Chazal say that he was asking not how he will know, but what he has done to deserve it. The Sefer HaKesav VeHaKabalah quotes from the Tzeidah LaDerech, however, that although it's hard to understand why, because of this question Bnai Yisrael had to eventually go into Golus. To "punish" Avraham, Hashem told him of the forthcoming exile. Other Meforshim, however, do not look at this negatively, but follow the simple interpretation and say that the question was for clarification. The Ramban, for example, says that Avraham wasn't questioning whether Hashem was telling the truth, but was rather worried that the sins of his children might cause Hashem to take away the land from Bnai Yisrael and give it to someone else. The Ralbag disagrees with this, though, saying that since this was a covenant, sins could not cancel it. Others thus say simply that Avraham was asking for the details of the promise, like when, where, how much and so on.
The Tur quotes some who take even the promise of Golus in the positive sense, explaining that Avraham was saying that since he was living among the gentiles and would be forced to make a treaty with them, and the same will happen to his descendants after him, how will he and his descendants ever inherit all of the land? Hashem answered that they'll be sent into Golus for four generations and when they return, they'll have no ties to anyone in the land and will thus be able to evict them without a problem. Finally, others, like the author of the Sefer HaKesav VeHaKabalah himself, say that Avraham wanted to know simply why he deserves this promise.
There is another question that may be raised. If we look at the full Posuk (שם), we find that Avraham said, "Hashem, Hashem, how will I know that I will inherit it?" But the name of Hashem is spelled differently each time. First, it is spelled Aleph-Daled-Nun-Yud (א-ד-נ-י); then, it is spelled Yud-Kay-Vov-Kay (י-ק-ו-ק). The problem is that the Torah later states (שמות ו':ג') that the Avos, included Avraham, did not know the name of Hashem spelled י-ק-ו-ק. Yet here we see that Avraham not only knew that name, but he even used it! Moreover, Hashem, when speaking to Avraham (בראשית שם פסוק ז'), reveals Himself with that same name! Some explain that indeed the Avos did know that name, but they did not comprehend its true meaning. They thus received their prophecy through a different name.
One could, however, suggest another explanation. That name of Hashem is used in connection with the fulfillment of a covenant between Hashem and the Jewish nation, as indicated by Rashi (לשמות שם פסוק ב' בד"ה ויאמר); the growth of the nation is the first part of that covenant. The name is thus also used in connection with the establishment of the covenant, in the Pesukim in our Parsha cited above. Therefore, when Avraham asks how he can know he will inherit the land, he wants to make sure that the promise will be carried out through that special name of Hashem. And as for his question about deserving this gift, Hashem prepared for that question by using that very name, thereby hinting at Avraham's first use of that name. When Avraham returns from battle, he praises Hashem with that very name (בראשית י"ד:כ"ב); that is the first time that name was used in speech. He used it to reject a monetary reward for his part in the battle, saying instead that he trusts that Hashem will make him rich. It is that trust, expressed with the use of the י-ק-ו-ק name, that brought Avraham the reward of getting the land, also expressed with the use of that name.

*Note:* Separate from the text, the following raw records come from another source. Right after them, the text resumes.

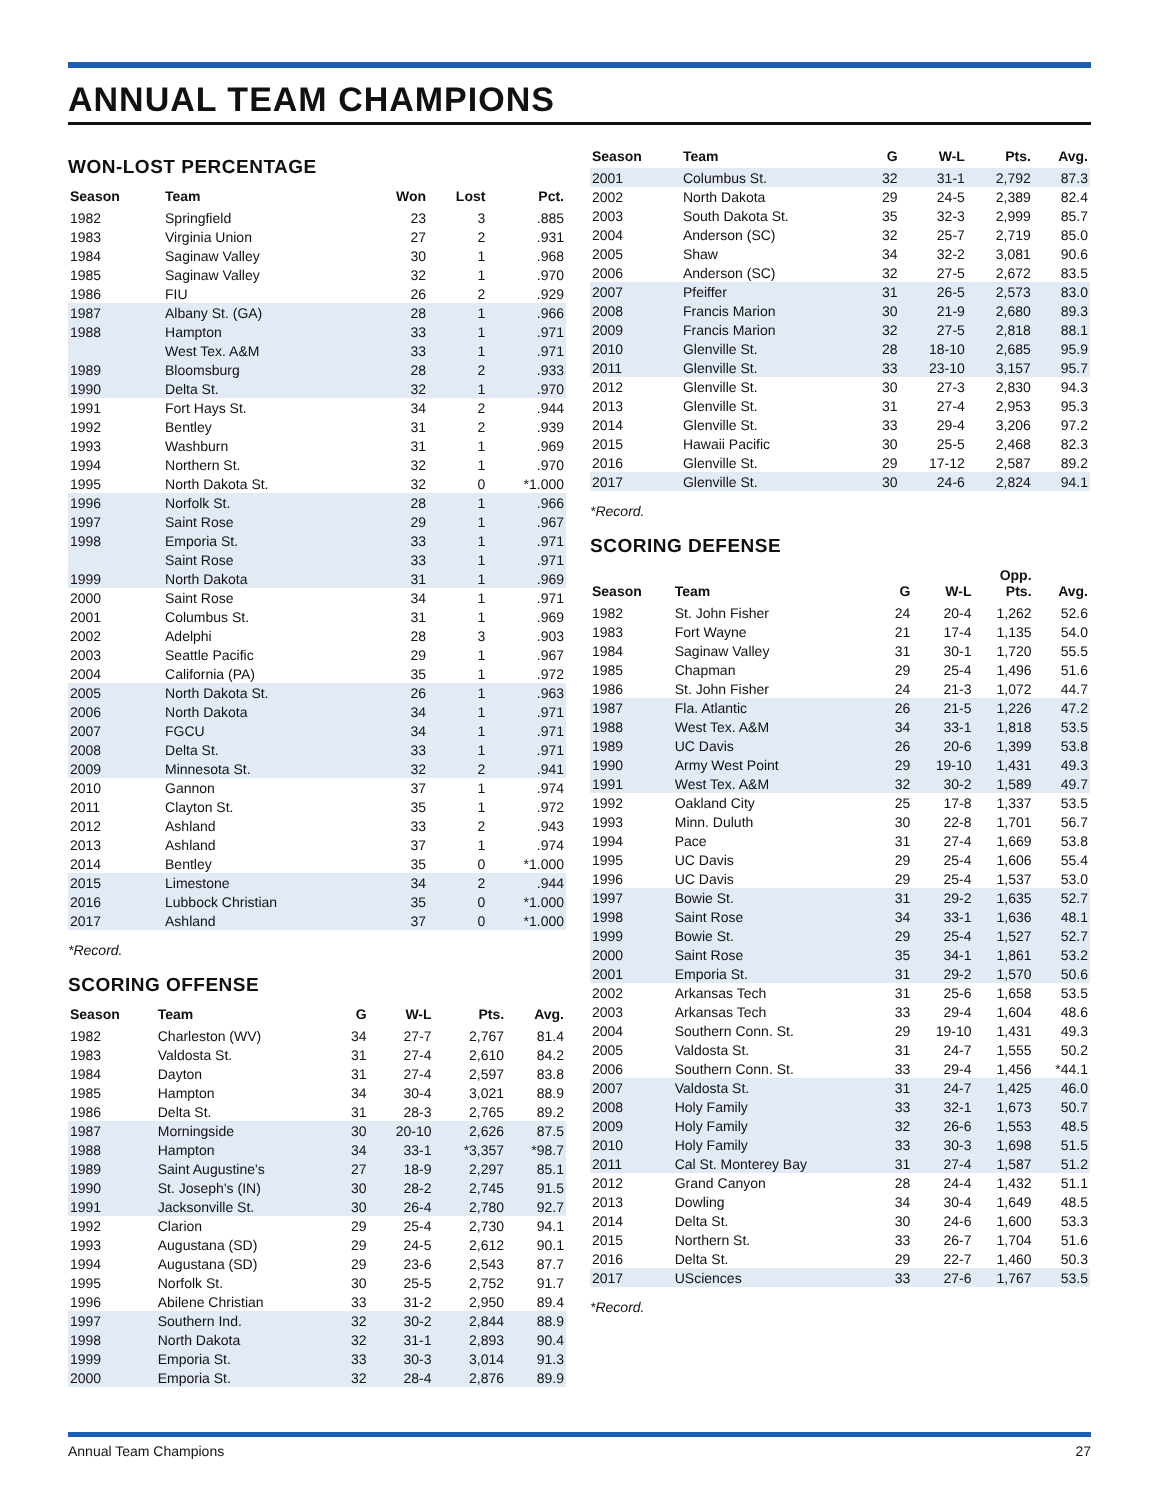ANNUAL TEAM CHAMPIONS
WON-LOST PERCENTAGE
| Season | Team | Won | Lost | Pct. |
| --- | --- | --- | --- | --- |
| 1982 | Springfield | 23 | 3 | .885 |
| 1983 | Virginia Union | 27 | 2 | .931 |
| 1984 | Saginaw Valley | 30 | 1 | .968 |
| 1985 | Saginaw Valley | 32 | 1 | .970 |
| 1986 | FIU | 26 | 2 | .929 |
| 1987 | Albany St. (GA) | 28 | 1 | .966 |
| 1988 | Hampton | 33 | 1 | .971 |
| | West Tex. A&M | 33 | 1 | .971 |
| 1989 | Bloomsburg | 28 | 2 | .933 |
| 1990 | Delta St. | 32 | 1 | .970 |
| 1991 | Fort Hays St. | 34 | 2 | .944 |
| 1992 | Bentley | 31 | 2 | .939 |
| 1993 | Washburn | 31 | 1 | .969 |
| 1994 | Northern St. | 32 | 1 | .970 |
| 1995 | North Dakota St. | 32 | 0 | *1.000 |
| 1996 | Norfolk St. | 28 | 1 | .966 |
| 1997 | Saint Rose | 29 | 1 | .967 |
| 1998 | Emporia St. | 33 | 1 | .971 |
| | Saint Rose | 33 | 1 | .971 |
| 1999 | North Dakota | 31 | 1 | .969 |
| 2000 | Saint Rose | 34 | 1 | .971 |
| 2001 | Columbus St. | 31 | 1 | .969 |
| 2002 | Adelphi | 28 | 3 | .903 |
| 2003 | Seattle Pacific | 29 | 1 | .967 |
| 2004 | California (PA) | 35 | 1 | .972 |
| 2005 | North Dakota St. | 26 | 1 | .963 |
| 2006 | North Dakota | 34 | 1 | .971 |
| 2007 | FGCU | 34 | 1 | .971 |
| 2008 | Delta St. | 33 | 1 | .971 |
| 2009 | Minnesota St. | 32 | 2 | .941 |
| 2010 | Gannon | 37 | 1 | .974 |
| 2011 | Clayton St. | 35 | 1 | .972 |
| 2012 | Ashland | 33 | 2 | .943 |
| 2013 | Ashland | 37 | 1 | .974 |
| 2014 | Bentley | 35 | 0 | *1.000 |
| 2015 | Limestone | 34 | 2 | .944 |
| 2016 | Lubbock Christian | 35 | 0 | *1.000 |
| 2017 | Ashland | 37 | 0 | *1.000 |
*Record.
SCORING OFFENSE
| Season | Team | G | W-L | Pts. | Avg. |
| --- | --- | --- | --- | --- | --- |
| 1982 | Charleston (WV) | 34 | 27-7 | 2,767 | 81.4 |
| 1983 | Valdosta St. | 31 | 27-4 | 2,610 | 84.2 |
| 1984 | Dayton | 31 | 27-4 | 2,597 | 83.8 |
| 1985 | Hampton | 34 | 30-4 | 3,021 | 88.9 |
| 1986 | Delta St. | 31 | 28-3 | 2,765 | 89.2 |
| 1987 | Morningside | 30 | 20-10 | 2,626 | 87.5 |
| 1988 | Hampton | 34 | 33-1 | *3,357 | *98.7 |
| 1989 | Saint Augustine's | 27 | 18-9 | 2,297 | 85.1 |
| 1990 | St. Joseph's (IN) | 30 | 28-2 | 2,745 | 91.5 |
| 1991 | Jacksonville St. | 30 | 26-4 | 2,780 | 92.7 |
| 1992 | Clarion | 29 | 25-4 | 2,730 | 94.1 |
| 1993 | Augustana (SD) | 29 | 24-5 | 2,612 | 90.1 |
| 1994 | Augustana (SD) | 29 | 23-6 | 2,543 | 87.7 |
| 1995 | Norfolk St. | 30 | 25-5 | 2,752 | 91.7 |
| 1996 | Abilene Christian | 33 | 31-2 | 2,950 | 89.4 |
| 1997 | Southern Ind. | 32 | 30-2 | 2,844 | 88.9 |
| 1998 | North Dakota | 32 | 31-1 | 2,893 | 90.4 |
| 1999 | Emporia St. | 33 | 30-3 | 3,014 | 91.3 |
| 2000 | Emporia St. | 32 | 28-4 | 2,876 | 89.9 |
| Season | Team | G | W-L | Pts. | Avg. |
| --- | --- | --- | --- | --- | --- |
| 2001 | Columbus St. | 32 | 31-1 | 2,792 | 87.3 |
| 2002 | North Dakota | 29 | 24-5 | 2,389 | 82.4 |
| 2003 | South Dakota St. | 35 | 32-3 | 2,999 | 85.7 |
| 2004 | Anderson (SC) | 32 | 25-7 | 2,719 | 85.0 |
| 2005 | Shaw | 34 | 32-2 | 3,081 | 90.6 |
| 2006 | Anderson (SC) | 32 | 27-5 | 2,672 | 83.5 |
| 2007 | Pfeiffer | 31 | 26-5 | 2,573 | 83.0 |
| 2008 | Francis Marion | 30 | 21-9 | 2,680 | 89.3 |
| 2009 | Francis Marion | 32 | 27-5 | 2,818 | 88.1 |
| 2010 | Glenville St. | 28 | 18-10 | 2,685 | 95.9 |
| 2011 | Glenville St. | 33 | 23-10 | 3,157 | 95.7 |
| 2012 | Glenville St. | 30 | 27-3 | 2,830 | 94.3 |
| 2013 | Glenville St. | 31 | 27-4 | 2,953 | 95.3 |
| 2014 | Glenville St. | 33 | 29-4 | 3,206 | 97.2 |
| 2015 | Hawaii Pacific | 30 | 25-5 | 2,468 | 82.3 |
| 2016 | Glenville St. | 29 | 17-12 | 2,587 | 89.2 |
| 2017 | Glenville St. | 30 | 24-6 | 2,824 | 94.1 |
*Record.
SCORING DEFENSE
| Season | Team | G | W-L | Opp. Pts. | Avg. |
| --- | --- | --- | --- | --- | --- |
| 1982 | St. John Fisher | 24 | 20-4 | 1,262 | 52.6 |
| 1983 | Fort Wayne | 21 | 17-4 | 1,135 | 54.0 |
| 1984 | Saginaw Valley | 31 | 30-1 | 1,720 | 55.5 |
| 1985 | Chapman | 29 | 25-4 | 1,496 | 51.6 |
| 1986 | St. John Fisher | 24 | 21-3 | 1,072 | 44.7 |
| 1987 | Fla. Atlantic | 26 | 21-5 | 1,226 | 47.2 |
| 1988 | West Tex. A&M | 34 | 33-1 | 1,818 | 53.5 |
| 1989 | UC Davis | 26 | 20-6 | 1,399 | 53.8 |
| 1990 | Army West Point | 29 | 19-10 | 1,431 | 49.3 |
| 1991 | West Tex. A&M | 32 | 30-2 | 1,589 | 49.7 |
| 1992 | Oakland City | 25 | 17-8 | 1,337 | 53.5 |
| 1993 | Minn. Duluth | 30 | 22-8 | 1,701 | 56.7 |
| 1994 | Pace | 31 | 27-4 | 1,669 | 53.8 |
| 1995 | UC Davis | 29 | 25-4 | 1,606 | 55.4 |
| 1996 | UC Davis | 29 | 25-4 | 1,537 | 53.0 |
| 1997 | Bowie St. | 31 | 29-2 | 1,635 | 52.7 |
| 1998 | Saint Rose | 34 | 33-1 | 1,636 | 48.1 |
| 1999 | Bowie St. | 29 | 25-4 | 1,527 | 52.7 |
| 2000 | Saint Rose | 35 | 34-1 | 1,861 | 53.2 |
| 2001 | Emporia St. | 31 | 29-2 | 1,570 | 50.6 |
| 2002 | Arkansas Tech | 31 | 25-6 | 1,658 | 53.5 |
| 2003 | Arkansas Tech | 33 | 29-4 | 1,604 | 48.6 |
| 2004 | Southern Conn. St. | 29 | 19-10 | 1,431 | 49.3 |
| 2005 | Valdosta St. | 31 | 24-7 | 1,555 | 50.2 |
| 2006 | Southern Conn. St. | 33 | 29-4 | 1,456 | *44.1 |
| 2007 | Valdosta St. | 31 | 24-7 | 1,425 | 46.0 |
| 2008 | Holy Family | 33 | 32-1 | 1,673 | 50.7 |
| 2009 | Holy Family | 32 | 26-6 | 1,553 | 48.5 |
| 2010 | Holy Family | 33 | 30-3 | 1,698 | 51.5 |
| 2011 | Cal St. Monterey Bay | 31 | 27-4 | 1,587 | 51.2 |
| 2012 | Grand Canyon | 28 | 24-4 | 1,432 | 51.1 |
| 2013 | Dowling | 34 | 30-4 | 1,649 | 48.5 |
| 2014 | Delta St. | 30 | 24-6 | 1,600 | 53.3 |
| 2015 | Northern St. | 33 | 26-7 | 1,704 | 51.6 |
| 2016 | Delta St. | 29 | 22-7 | 1,460 | 50.3 |
| 2017 | USciences | 33 | 27-6 | 1,767 | 53.5 |
*Record.
Annual Team Champions 27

Finally, Avraham's fear that others would take the land from his descendants is also addressed. Just as those allies of Avraham in the battle, namely, Aner, Eshkol and Mamrei, are taken care of independently (שם פסוק כ"ד), without interfering with Avraham's relationship with Hashem (characterized by that special name of Hashem), so too will other nations be taken care of by Hashem without interfering with the relationship between Avraham's descendants and Hashem. The three major interpretations of Avraham's question now each fit in with the Pesukim, revolving around the use of Hashem's special name.